Virtual Mouse
.
AI Virtual Mouse with Hand Gesture Detection
**Date: **2022-06-20
Author: Hee-Yun Kang, Woo-Ju So
Github: hyKangHGU/VirtualMouse
Demo Video: AI Virtual Mouse with Hand Gesture Detection
1. Introduction
In this project, we can control the mouse cursor on the monitor by recognizing the hand gesture on the webcam. This shows that you can control your PC by replacing the mouse and touchpad. In addition, the lecturer will be able to take a presentation in front of the camera only by moving their hands.
Goal
The goal of this project is to perform all basic operations of mouse with only hand gestures. The following are basic operations of mouse.
Left Click
Right Click
Double Click
Drag & Drop
Scroll
Hand can be recognized by using MediaPipe's hand landmakr model. As shown in the figure below, landmark information for each joint of the hand is available.
2. Requirement
Hardware
Webcam
Software Installation
Python 3.7.x or python 3.8.x
opencv-python
mediapipe
autopy
pyautogui
3. Tutorial Procedure
Setting up
Anaconda Install
Create virtual environment
Run anaconda prompt in administrator mode.

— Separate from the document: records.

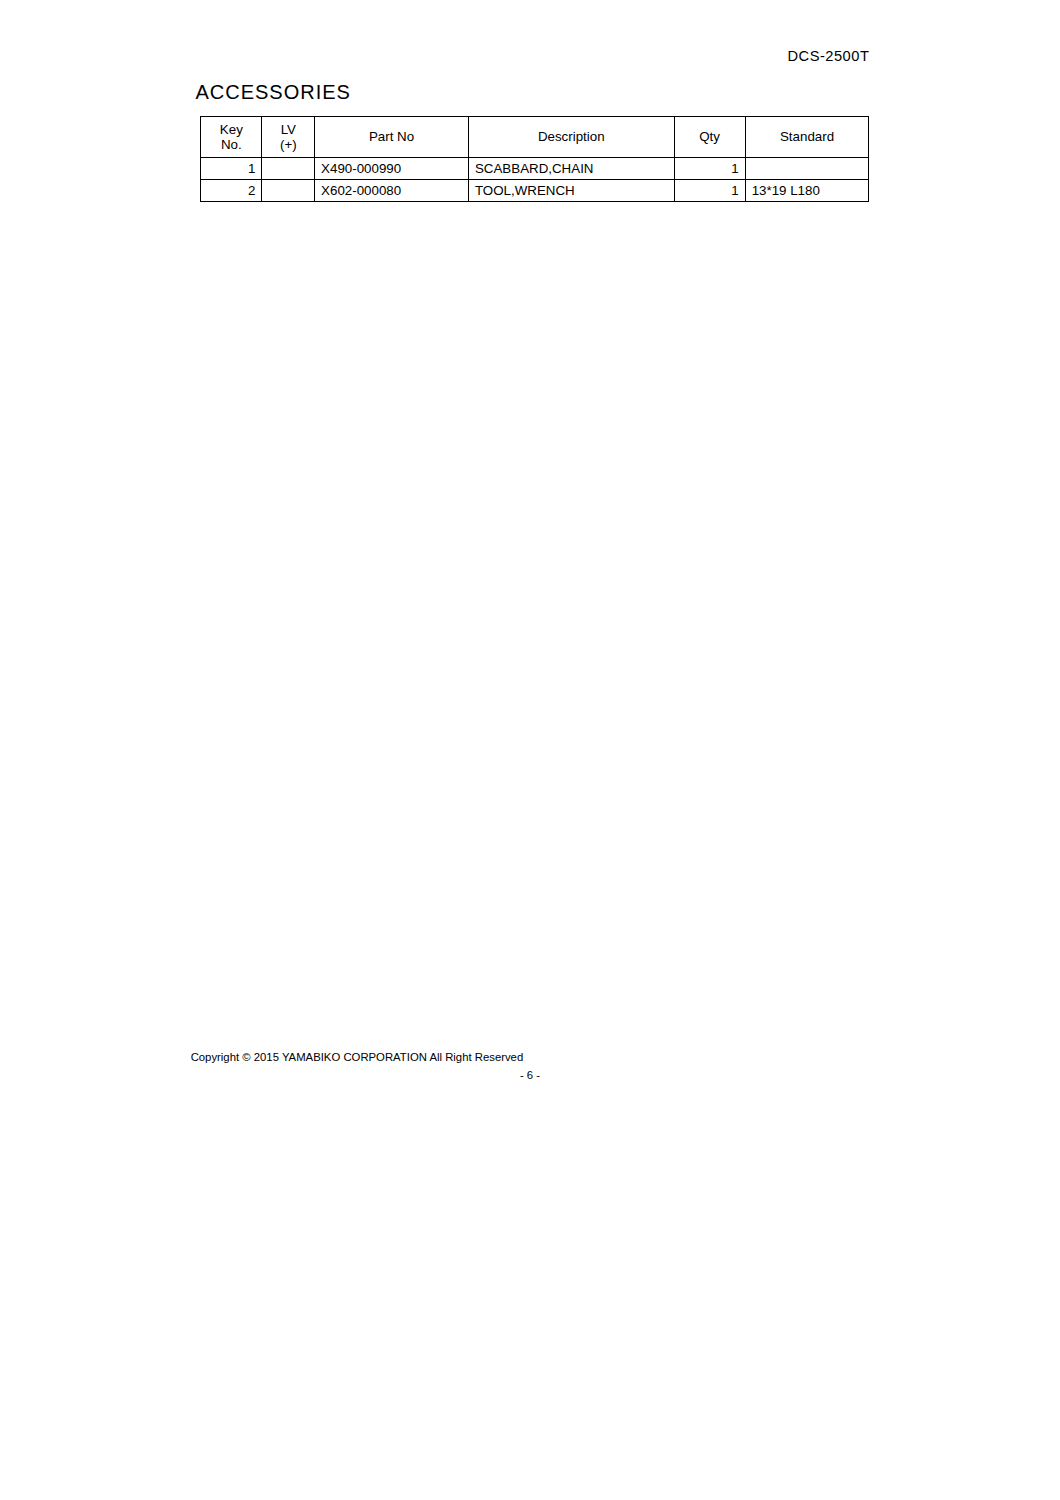DCS-2500T
ACCESSORIES
| Key No. | LV (+) | Part No | Description | Qty | Standard |
| --- | --- | --- | --- | --- | --- |
| 1 | | X490-000990 | SCABBARD,CHAIN | 1 | |
| 2 | | X602-000080 | TOOL,WRENCH | 1 | 13*19 L180 |
Copyright © 2015 YAMABIKO CORPORATION All Right Reserved
- 6 -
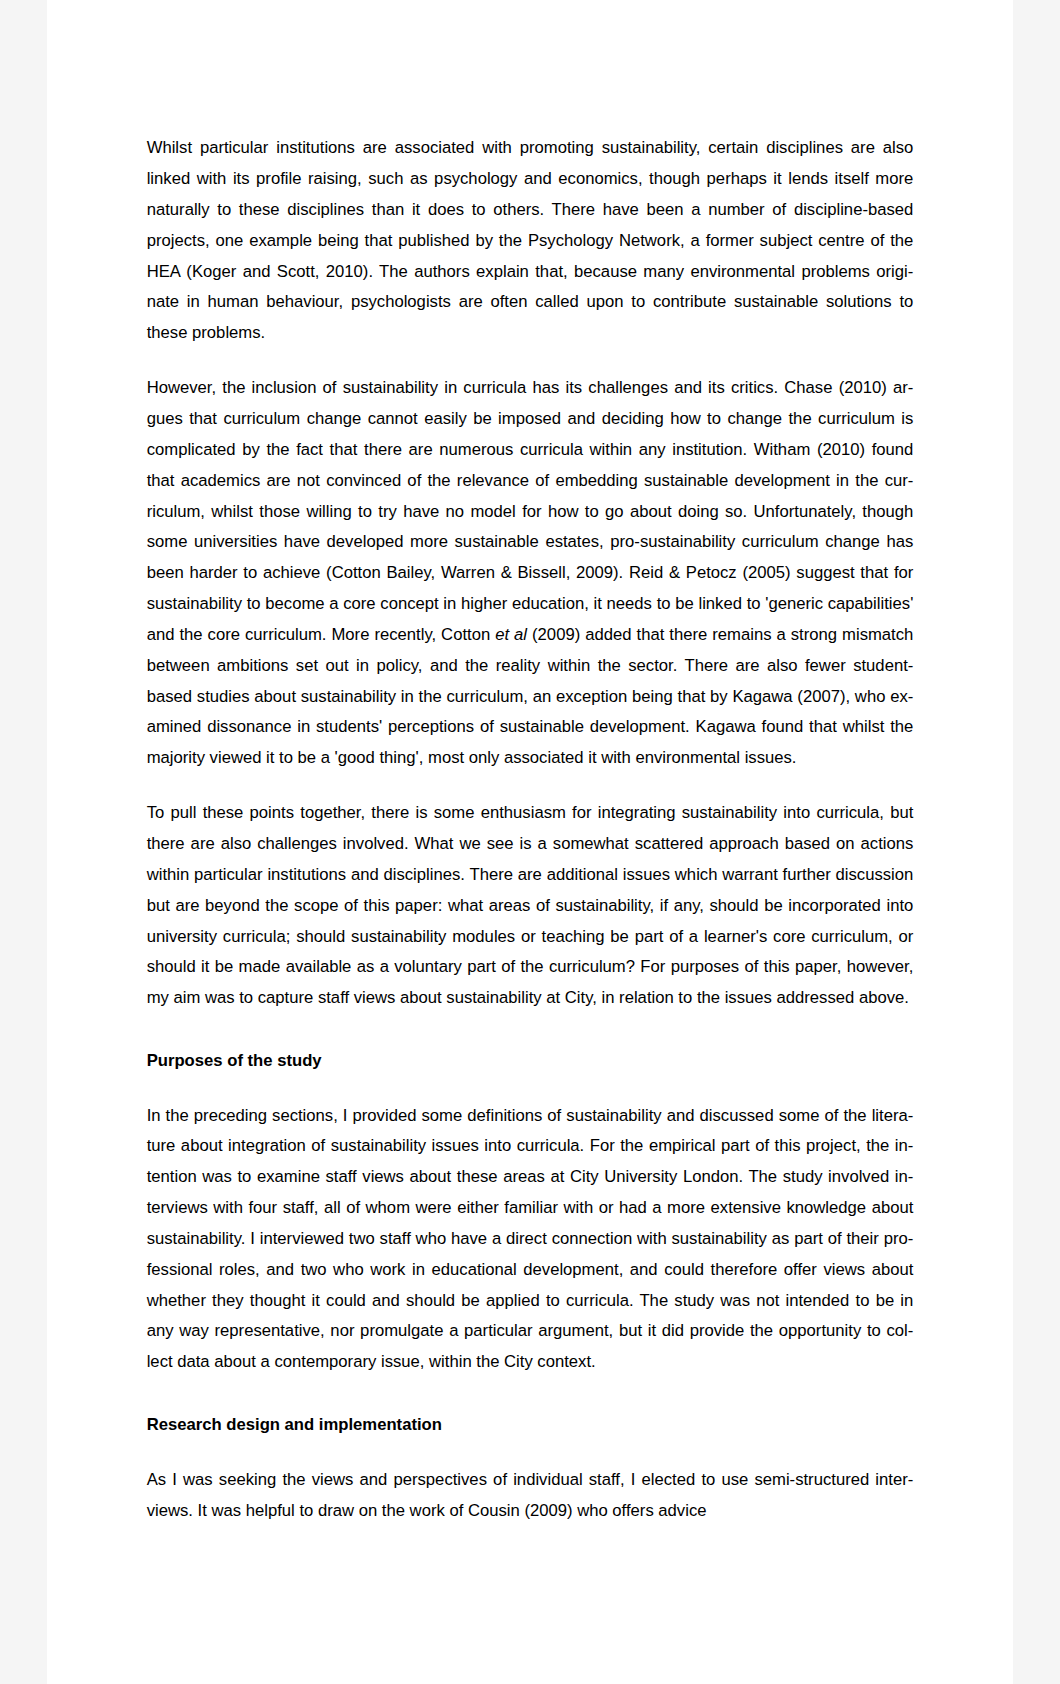Whilst particular institutions are associated with promoting sustainability, certain disciplines are also linked with its profile raising, such as psychology and economics, though perhaps it lends itself more naturally to these disciplines than it does to others. There have been a number of discipline-based projects, one example being that published by the Psychology Network, a former subject centre of the HEA (Koger and Scott, 2010). The authors explain that, because many environmental problems originate in human behaviour, psychologists are often called upon to contribute sustainable solutions to these problems.
However, the inclusion of sustainability in curricula has its challenges and its critics. Chase (2010) argues that curriculum change cannot easily be imposed and deciding how to change the curriculum is complicated by the fact that there are numerous curricula within any institution. Witham (2010) found that academics are not convinced of the relevance of embedding sustainable development in the curriculum, whilst those willing to try have no model for how to go about doing so. Unfortunately, though some universities have developed more sustainable estates, pro-sustainability curriculum change has been harder to achieve (Cotton Bailey, Warren & Bissell, 2009). Reid & Petocz (2005) suggest that for sustainability to become a core concept in higher education, it needs to be linked to 'generic capabilities' and the core curriculum. More recently, Cotton et al (2009) added that there remains a strong mismatch between ambitions set out in policy, and the reality within the sector. There are also fewer student-based studies about sustainability in the curriculum, an exception being that by Kagawa (2007), who examined dissonance in students' perceptions of sustainable development. Kagawa found that whilst the majority viewed it to be a 'good thing', most only associated it with environmental issues.
To pull these points together, there is some enthusiasm for integrating sustainability into curricula, but there are also challenges involved. What we see is a somewhat scattered approach based on actions within particular institutions and disciplines. There are additional issues which warrant further discussion but are beyond the scope of this paper: what areas of sustainability, if any, should be incorporated into university curricula; should sustainability modules or teaching be part of a learner's core curriculum, or should it be made available as a voluntary part of the curriculum? For purposes of this paper, however, my aim was to capture staff views about sustainability at City, in relation to the issues addressed above.
Purposes of the study
In the preceding sections, I provided some definitions of sustainability and discussed some of the literature about integration of sustainability issues into curricula. For the empirical part of this project, the intention was to examine staff views about these areas at City University London. The study involved interviews with four staff, all of whom were either familiar with or had a more extensive knowledge about sustainability. I interviewed two staff who have a direct connection with sustainability as part of their professional roles, and two who work in educational development, and could therefore offer views about whether they thought it could and should be applied to curricula. The study was not intended to be in any way representative, nor promulgate a particular argument, but it did provide the opportunity to collect data about a contemporary issue, within the City context.
Research design and implementation
As I was seeking the views and perspectives of individual staff, I elected to use semi-structured interviews. It was helpful to draw on the work of Cousin (2009) who offers advice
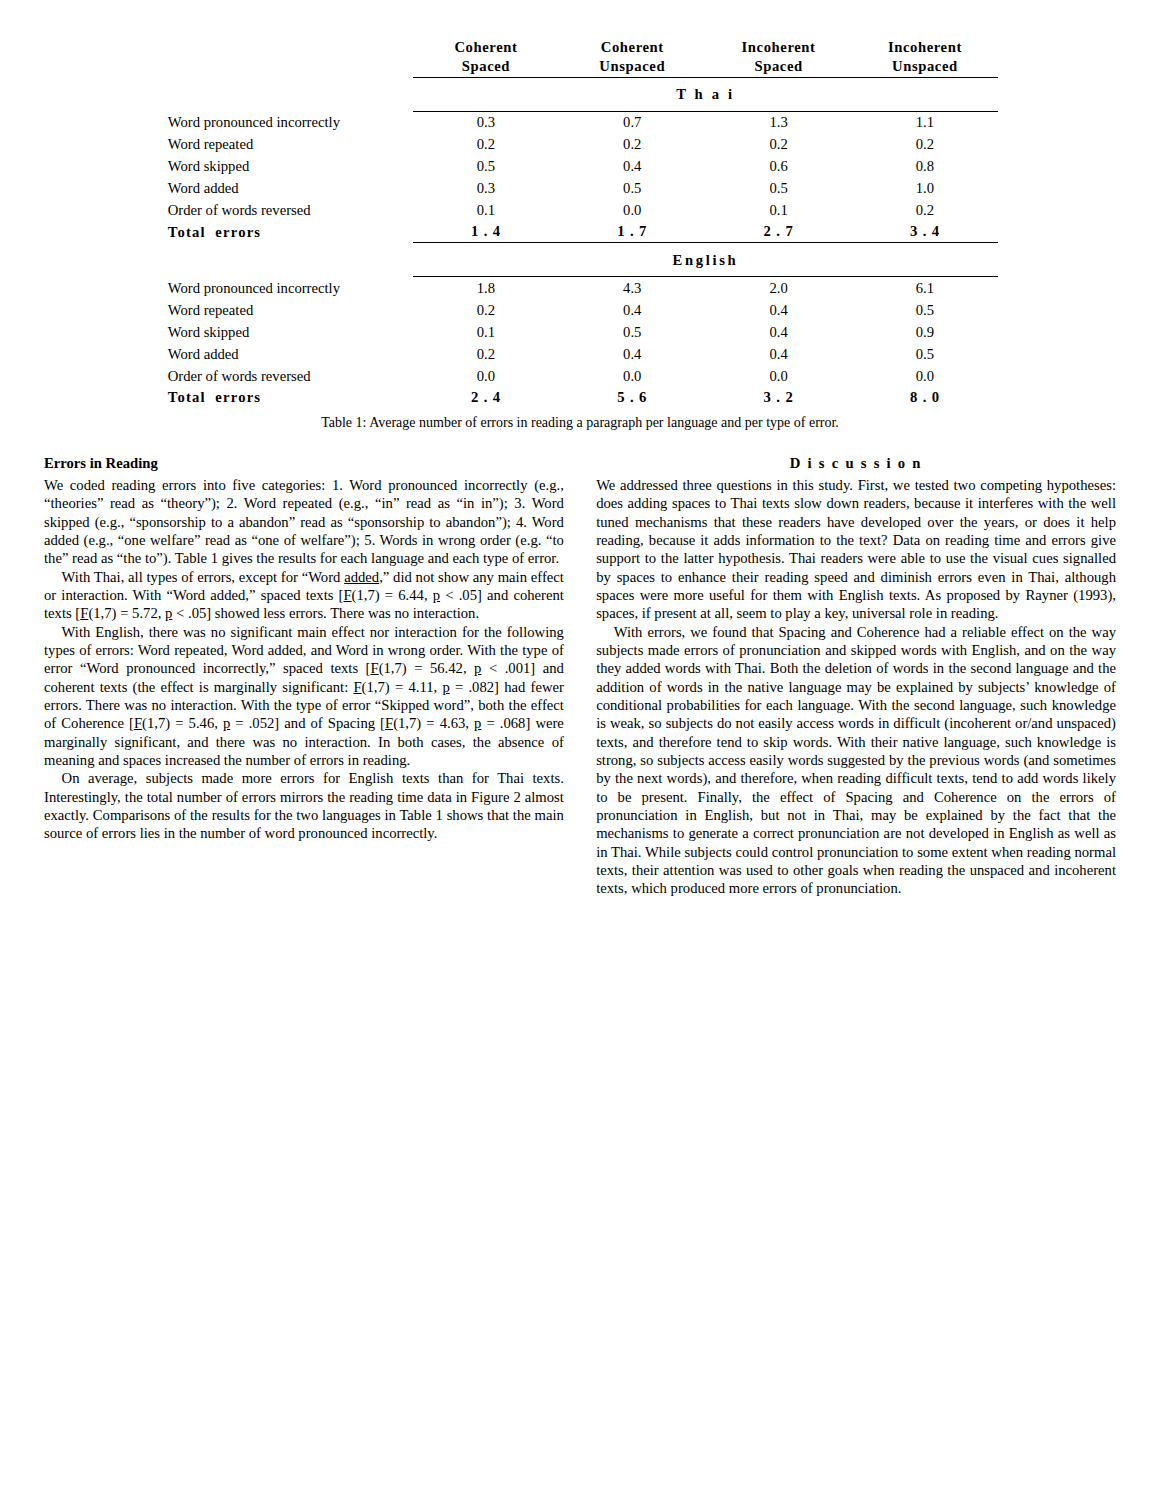| | Coherent Spaced | Coherent Unspaced | Incoherent Spaced | Incoherent Unspaced |
| --- | --- | --- | --- | --- |
| | T h a i |
| Word pronounced incorrectly | 0.3 | 0.7 | 1.3 | 1.1 |
| Word repeated | 0.2 | 0.2 | 0.2 | 0.2 |
| Word skipped | 0.5 | 0.4 | 0.6 | 0.8 |
| Word added | 0.3 | 0.5 | 0.5 | 1.0 |
| Order of words reversed | 0.1 | 0.0 | 0.1 | 0.2 |
| Total errors | 1 . 4 | 1 . 7 | 2 . 7 | 3 . 4 |
| | English |
| Word pronounced incorrectly | 1.8 | 4.3 | 2.0 | 6.1 |
| Word repeated | 0.2 | 0.4 | 0.4 | 0.5 |
| Word skipped | 0.1 | 0.5 | 0.4 | 0.9 |
| Word added | 0.2 | 0.4 | 0.4 | 0.5 |
| Order of words reversed | 0.0 | 0.0 | 0.0 | 0.0 |
| Total errors | 2 . 4 | 5 . 6 | 3 . 2 | 8 . 0 |
Table 1: Average number of errors in reading a paragraph per language and per type of error.
Errors in Reading
We coded reading errors into five categories: 1. Word pronounced incorrectly (e.g., “theories” read as “theory”); 2. Word repeated (e.g., “in” read as “in in”); 3. Word skipped (e.g., “sponsorship to a abandon” read as “sponsorship to abandon”); 4. Word added (e.g., “one welfare” read as “one of welfare”); 5. Words in wrong order (e.g. “to the” read as “the to”). Table 1 gives the results for each language and each type of error.
With Thai, all types of errors, except for “Word added,” did not show any main effect or interaction. With “Word added,” spaced texts [F(1,7) = 6.44, p < .05] and coherent texts [F(1,7) = 5.72, p < .05] showed less errors. There was no interaction.
With English, there was no significant main effect nor interaction for the following types of errors: Word repeated, Word added, and Word in wrong order. With the type of error “Word pronounced incorrectly,” spaced texts [F(1,7) = 56.42, p < .001] and coherent texts (the effect is marginally significant: F(1,7) = 4.11, p = .082] had fewer errors. There was no interaction. With the type of error “Skipped word”, both the effect of Coherence [F(1,7) = 5.46, p = .052] and of Spacing [F(1,7) = 4.63, p = .068] were marginally significant, and there was no interaction. In both cases, the absence of meaning and spaces increased the number of errors in reading.
On average, subjects made more errors for English texts than for Thai texts. Interestingly, the total number of errors mirrors the reading time data in Figure 2 almost exactly. Comparisons of the results for the two languages in Table 1 shows that the main source of errors lies in the number of word pronounced incorrectly.
D i s c u s s i o n
We addressed three questions in this study. First, we tested two competing hypotheses: does adding spaces to Thai texts slow down readers, because it interferes with the well tuned mechanisms that these readers have developed over the years, or does it help reading, because it adds information to the text? Data on reading time and errors give support to the latter hypothesis. Thai readers were able to use the visual cues signalled by spaces to enhance their reading speed and diminish errors even in Thai, although spaces were more useful for them with English texts. As proposed by Rayner (1993), spaces, if present at all, seem to play a key, universal role in reading.
With errors, we found that Spacing and Coherence had a reliable effect on the way subjects made errors of pronunciation and skipped words with English, and on the way they added words with Thai. Both the deletion of words in the second language and the addition of words in the native language may be explained by subjects’ knowledge of conditional probabilities for each language. With the second language, such knowledge is weak, so subjects do not easily access words in difficult (incoherent or/and unspaced) texts, and therefore tend to skip words. With their native language, such knowledge is strong, so subjects access easily words suggested by the previous words (and sometimes by the next words), and therefore, when reading difficult texts, tend to add words likely to be present. Finally, the effect of Spacing and Coherence on the errors of pronunciation in English, but not in Thai, may be explained by the fact that the mechanisms to generate a correct pronunciation are not developed in English as well as in Thai. While subjects could control pronunciation to some extent when reading normal texts, their attention was used to other goals when reading the unspaced and incoherent texts, which produced more errors of pronunciation.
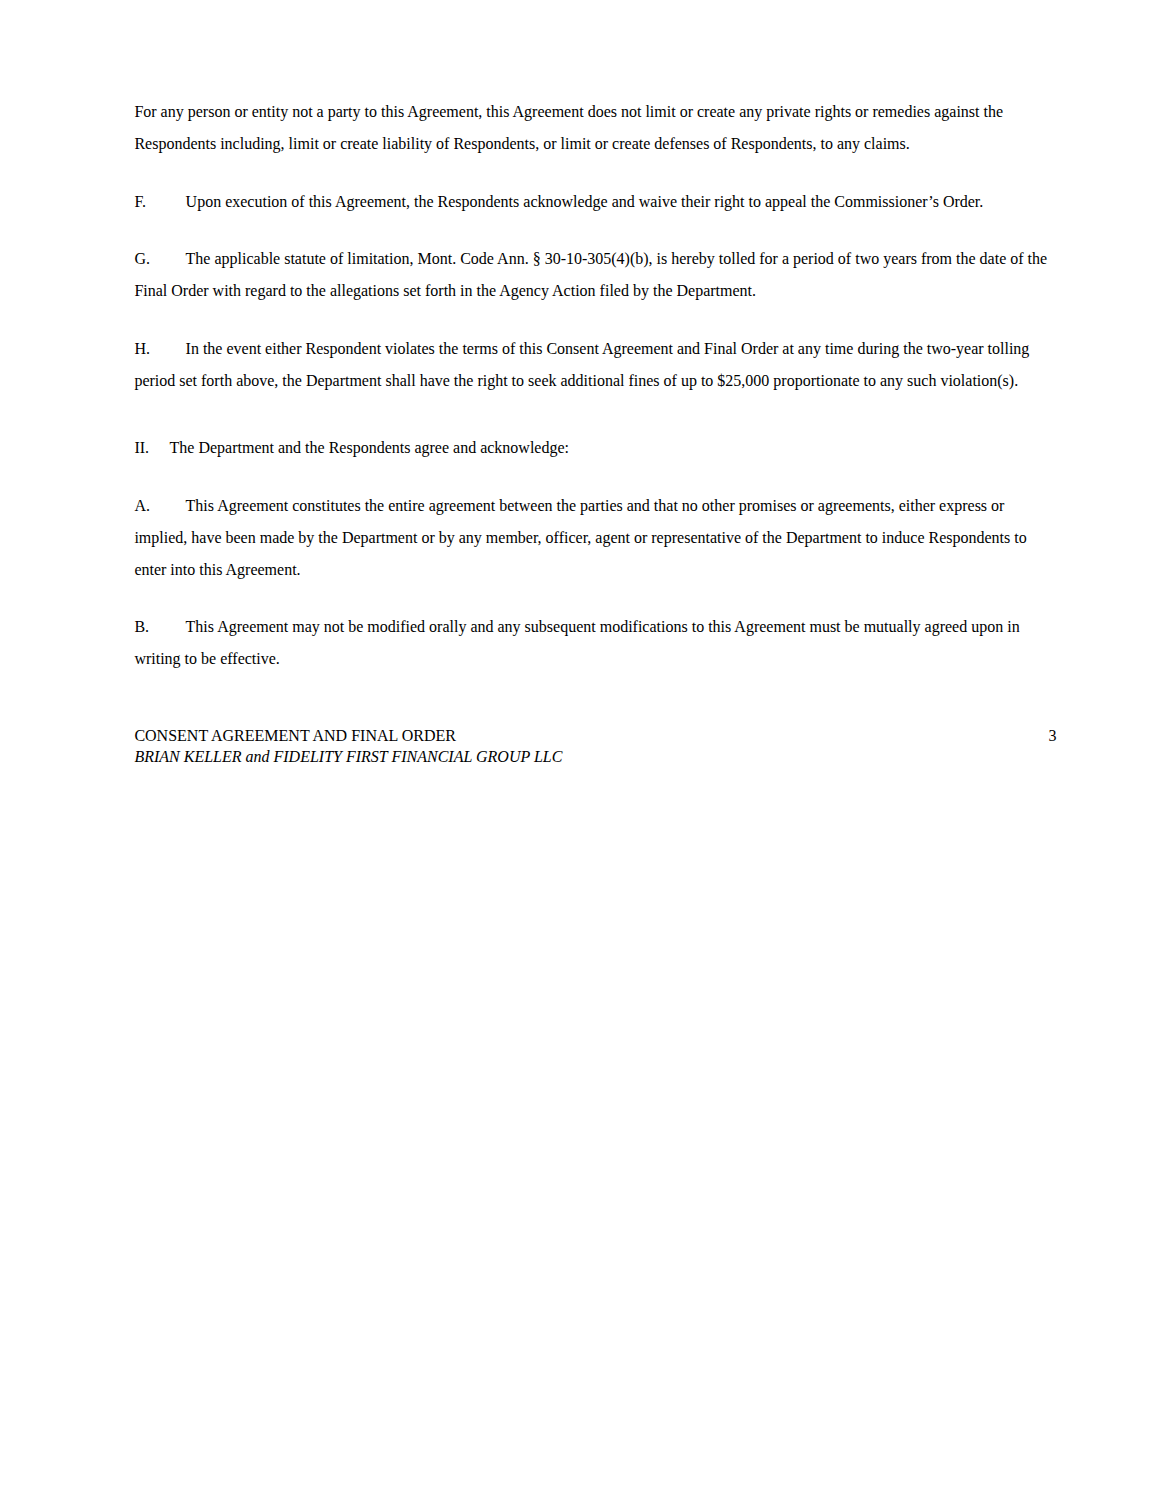For any person or entity not a party to this Agreement, this Agreement does not limit or create any private rights or remedies against the Respondents including, limit or create liability of Respondents, or limit or create defenses of Respondents, to any claims.
F. Upon execution of this Agreement, the Respondents acknowledge and waive their right to appeal the Commissioner’s Order.
G. The applicable statute of limitation, Mont. Code Ann. § 30-10-305(4)(b), is hereby tolled for a period of two years from the date of the Final Order with regard to the allegations set forth in the Agency Action filed by the Department.
H. In the event either Respondent violates the terms of this Consent Agreement and Final Order at any time during the two-year tolling period set forth above, the Department shall have the right to seek additional fines of up to $25,000 proportionate to any such violation(s).
II. The Department and the Respondents agree and acknowledge:
A. This Agreement constitutes the entire agreement between the parties and that no other promises or agreements, either express or implied, have been made by the Department or by any member, officer, agent or representative of the Department to induce Respondents to enter into this Agreement.
B. This Agreement may not be modified orally and any subsequent modifications to this Agreement must be mutually agreed upon in writing to be effective.
3 CONSENT AGREEMENT AND FINAL ORDER BRIAN KELLER and FIDELITY FIRST FINANCIAL GROUP LLC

Python version == 3.7.13 or 3.8.13
conda create -n virtual_mouse python=3.7.13
conda activate virtual_mouse
Download Files
hyKangHGU/VirtualMouse (github.com)
Install Libraries
pip install opencv-python
pip install mediapipe
pip install autopy
pip install pyautogui
Solution for error
After downloading files and install libraries, you can see execution error. This error means that the protobuf package should be downgraded to 3.20.x.
pip uninstall protobuf
pip install protobuf==3.20.1
Code Desription
VirtualMouse.py : Main Program.
HandTrackingModule.py : Class and functions that recognize hands using MediaPipe are defined. (It is referenced by youtube link)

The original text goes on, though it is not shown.